Recently, former Museum of Durham History board member Renee Snyderman and her husband, Dr. Ralph Snyderman, hosted an exhibit at the Snyderman Fund Gallery, entitled Destiny Manifested, a collection of work by artist Jason Mitcham. Above is “We Americans”, one of his pieces featured in the exhibit. CLICK HERE to see more photos from the exhibit, courtesy of Snyderman Fund Gallery.

The Avett Brothers’ music video (below) for their song “Head Full of Doubt/Road Full of Promise” was animated by Mitcham, created by altering a single painting thousands of times, a technique repeated throughout the exhibit.

Mitcham grew up in Greensboro, NC, assisting his father in the family’s land survey business.
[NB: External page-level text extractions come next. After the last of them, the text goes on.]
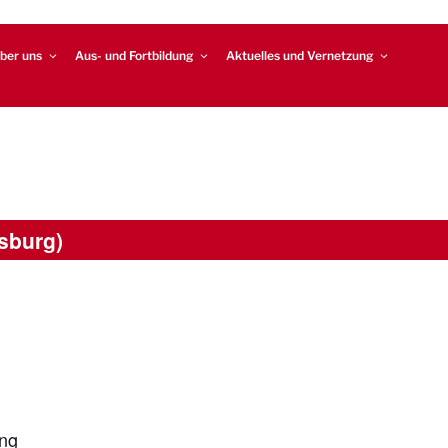
ber uns
Aus- und Fortbildung
Aktuelles und Vernetzung
sburg)
ung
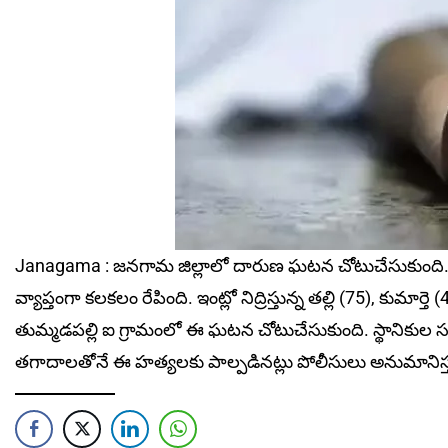
Janagama : జనగామ జిల్లాలో దారుణ ఘటన చోటుచేసుకుంది. ఇ
వ్యాప్తంగా కలకలం రేపింది. ఇంట్లో నిద్రిస్తున్న తల్లి (75), క
తుమ్మడపల్లి ఐ గ్రామంలో ఈ ఘటన చోటుచేసుకుంది. స్థానికుల సమ
తగాదాలతోనే ఈ హత్యలకు పాల్పడినట్లు పోలీసులు అనుమానిస్తున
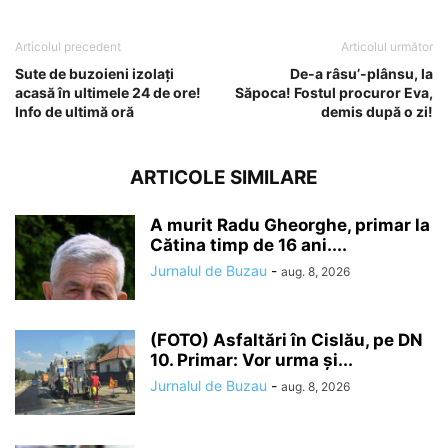
Articolul precedent
Articolul următor
Sute de buzoieni izolați
De-a râsu’-plânsu, la
acasă în ultimele 24 de ore!
Săpoca! Fostul procuror Eva,
Info de ultimă oră
demis după o zi!
ARTICOLE SIMILARE
A murit Radu Gheorghe, primar la
Cătina timp de 16 ani....
Jurnalul de Buzau
-
aug. 8, 2026
(FOTO) Asfaltări în Cislău, pe DN
10. Primar: Vor urma și...
Jurnalul de Buzau
-
aug. 8, 2026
He would occasionally find remnants of a homestead long since abandoned and wonder about the circumstances that generated trace evidence of a life that once was. His own family home was taken by eminent domain to make room for a six-lane boulevard, which was a destabilizing experience financially, but proved disorienting as well. These experiences influence the artist’s practice as he explores the American landscape and is reflected in his work. Mitcham has donated all proceeds from Destiny Manifested to the NC Museum of Art’s Community Contracts program, specifically to support The Jumpsuit Project.


Jumpsuit Project artist Sherrill Roland and NCMA envision a Community Contracts Intensive, a six- session socially engaged art experience for 30 at-risk high school seniors in Wake County. Serving as a pilot to a statewide model, this experience will offer mentor relationships and the tools of social-emotional learning that are embodied in reflection, creative expression, and art as a social practice. Sherrill was very recently awarded a prestigious $50,000 Creative Capital grant to support the project.
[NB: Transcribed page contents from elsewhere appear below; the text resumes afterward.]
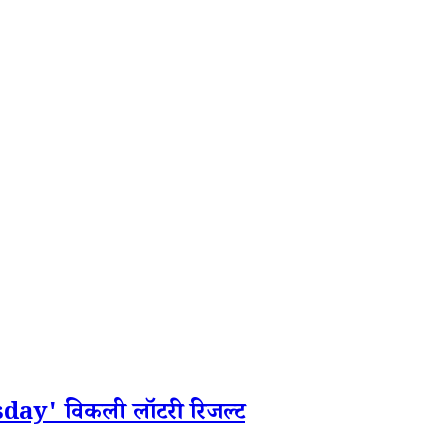
y' विकली लॉटरी रिजल्ट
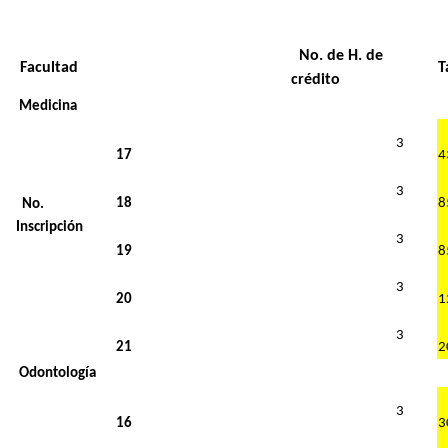
No. de H. de
Facultad
T
crédito
Medicina
3
17
3
18
No.
Inscripción
3
19
3
20
1
3
21
2
Odontología
3
16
Sherrill Roland courtesy of the artist

From Creative Capital: “In The Jumpsuit Project, Sherrill Roland wears the iconic, orange prison jumpsuit and engages people in conversation, disrupting spaces in the art world, higher education, and other places where issues around criminal justice do not normally appearAs a socially-engaged performance, the work centers around making connections both within and outside of the incarceration system through performance and a digital hub. Roland aims to build a new narrative around criminal justice, working toward lasting national policy changes by disrupting the local incarceration system.”

Born in Asheville and now based in Durham, Roland was inspired by his experience in prison for a crime he did not commit, and founded The Jumpsuit Project to raise awareness around issues related to mass incarceration.  

Installation view of Sherrill Roland’s The Jumpsuit Project.  Photo credit: Jason Mandella.

The project aims to meet at-risk students where they are, to support their attendance and performance in the remote high-school classroom, and to increase their sense of personal agency during a difficult period of social unrest and an ongoing public health crisis.